**EXERCISE**
Nothing outside the stretch is wanted. Repeat exactly the lines of the listing below from the one that contains "middle pip: (192, 313)" through the one that contains "ring pip: (437, 177)", both ends included.

**EXTRACTED MATERIAL**
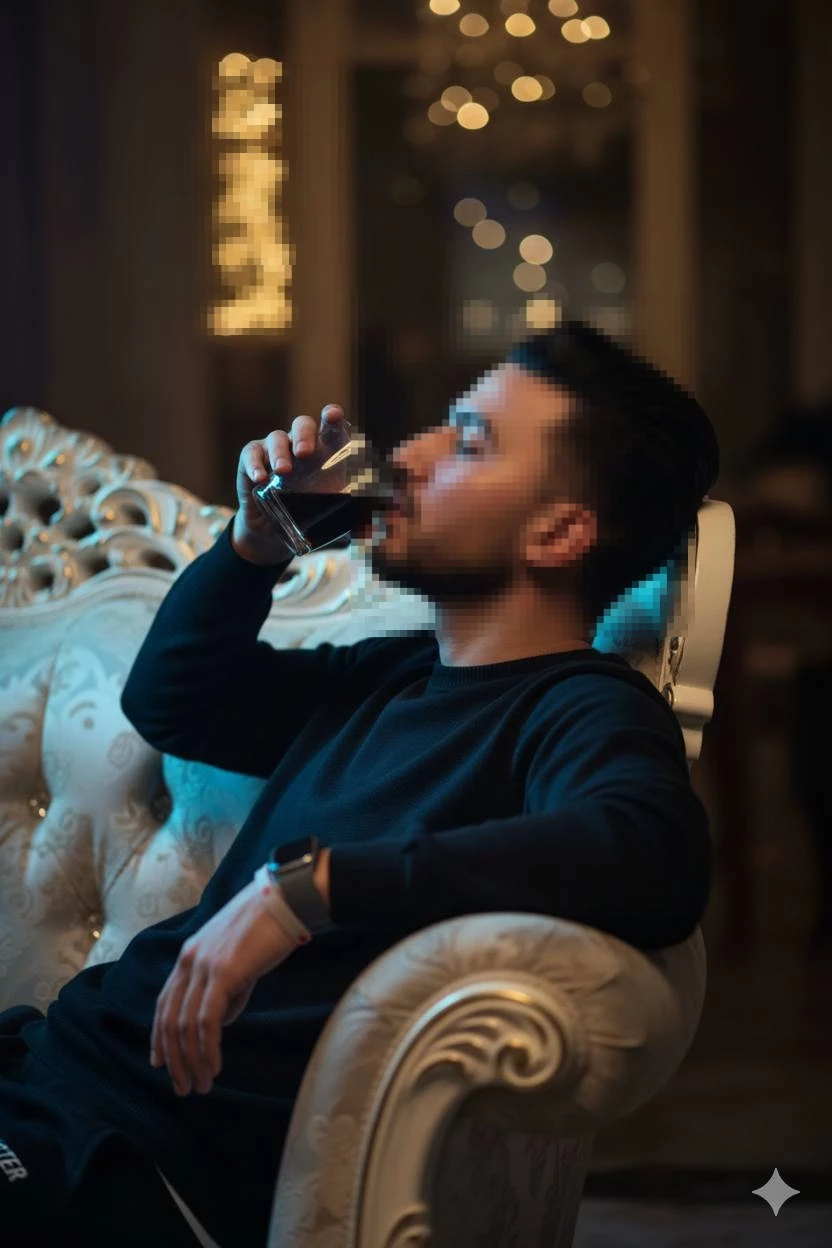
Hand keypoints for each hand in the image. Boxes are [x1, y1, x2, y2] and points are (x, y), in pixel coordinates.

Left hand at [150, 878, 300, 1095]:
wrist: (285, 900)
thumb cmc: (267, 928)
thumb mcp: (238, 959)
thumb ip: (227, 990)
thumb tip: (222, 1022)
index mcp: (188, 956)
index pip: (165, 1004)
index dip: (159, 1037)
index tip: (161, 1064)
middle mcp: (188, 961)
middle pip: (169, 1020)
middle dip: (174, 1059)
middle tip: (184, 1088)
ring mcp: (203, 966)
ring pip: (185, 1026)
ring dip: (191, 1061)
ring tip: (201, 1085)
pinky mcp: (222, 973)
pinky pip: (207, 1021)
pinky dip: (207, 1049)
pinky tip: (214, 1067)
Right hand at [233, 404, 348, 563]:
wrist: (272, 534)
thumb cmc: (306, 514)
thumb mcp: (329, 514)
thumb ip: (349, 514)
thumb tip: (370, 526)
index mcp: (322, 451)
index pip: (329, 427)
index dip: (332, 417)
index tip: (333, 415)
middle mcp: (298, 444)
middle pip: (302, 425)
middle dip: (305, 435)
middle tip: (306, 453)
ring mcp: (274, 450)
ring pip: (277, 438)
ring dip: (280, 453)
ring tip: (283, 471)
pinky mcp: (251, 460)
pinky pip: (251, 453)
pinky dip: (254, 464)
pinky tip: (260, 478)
==
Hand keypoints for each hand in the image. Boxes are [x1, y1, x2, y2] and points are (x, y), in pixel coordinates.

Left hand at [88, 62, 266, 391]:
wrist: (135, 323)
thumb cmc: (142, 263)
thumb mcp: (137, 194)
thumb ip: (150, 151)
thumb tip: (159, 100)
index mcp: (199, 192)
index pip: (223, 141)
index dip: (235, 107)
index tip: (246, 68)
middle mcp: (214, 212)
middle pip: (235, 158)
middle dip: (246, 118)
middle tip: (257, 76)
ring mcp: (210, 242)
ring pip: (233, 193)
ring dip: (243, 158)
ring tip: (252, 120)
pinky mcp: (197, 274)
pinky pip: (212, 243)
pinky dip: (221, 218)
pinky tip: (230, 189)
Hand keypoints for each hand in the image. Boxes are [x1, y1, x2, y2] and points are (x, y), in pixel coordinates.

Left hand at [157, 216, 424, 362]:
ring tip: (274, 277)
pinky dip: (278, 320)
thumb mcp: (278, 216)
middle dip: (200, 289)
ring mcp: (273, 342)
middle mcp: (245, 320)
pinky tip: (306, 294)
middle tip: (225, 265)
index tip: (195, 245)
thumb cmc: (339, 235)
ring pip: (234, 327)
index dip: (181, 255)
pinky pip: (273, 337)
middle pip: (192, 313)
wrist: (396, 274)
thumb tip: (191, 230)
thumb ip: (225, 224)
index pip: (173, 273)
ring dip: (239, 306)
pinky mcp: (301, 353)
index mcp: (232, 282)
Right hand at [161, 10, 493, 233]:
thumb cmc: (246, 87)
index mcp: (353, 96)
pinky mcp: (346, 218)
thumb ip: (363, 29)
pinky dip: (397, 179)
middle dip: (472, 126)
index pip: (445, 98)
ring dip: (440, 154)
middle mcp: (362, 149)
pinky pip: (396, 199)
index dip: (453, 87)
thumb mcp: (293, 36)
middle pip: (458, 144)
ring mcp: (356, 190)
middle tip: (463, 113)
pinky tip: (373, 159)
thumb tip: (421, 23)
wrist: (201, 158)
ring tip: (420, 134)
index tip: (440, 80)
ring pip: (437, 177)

**TASK OUTPUT**
middle pip: (192, 313)
wrist: (396, 274)
thumb tip: (191, 230)
thumb ip: (225, 224)
index pip: (173, 273)
ring dip: (239, 306)
pinky mcp: (301, 353)
index mcp: (232, 282)
Right hand at [161, 10, 493, 233]:
thumb cmc: (246, 87)
index mcp: (353, 96)
pinky mcp: (346, 218)
thumb ip: (363, 29)
pinky dip: (397, 179)
middle dip: (472, 126)
index pip: (445, 98)
ring dip: (440, 154)
middle mcp: (362, 149)
pinky pip: (396, 199)
index dip: (453, 87)
thumb mcp: (293, 36)
middle pip: (458, 144)
ring mcp: (356, 190)
middle tip: (463, 113)
pinky tip: (373, 159)
thumb tip: (421, 23)
wrist: (201, 158)
ring tip: (420, 134)
index tip: (440, 80)
ring pip: (437, 177)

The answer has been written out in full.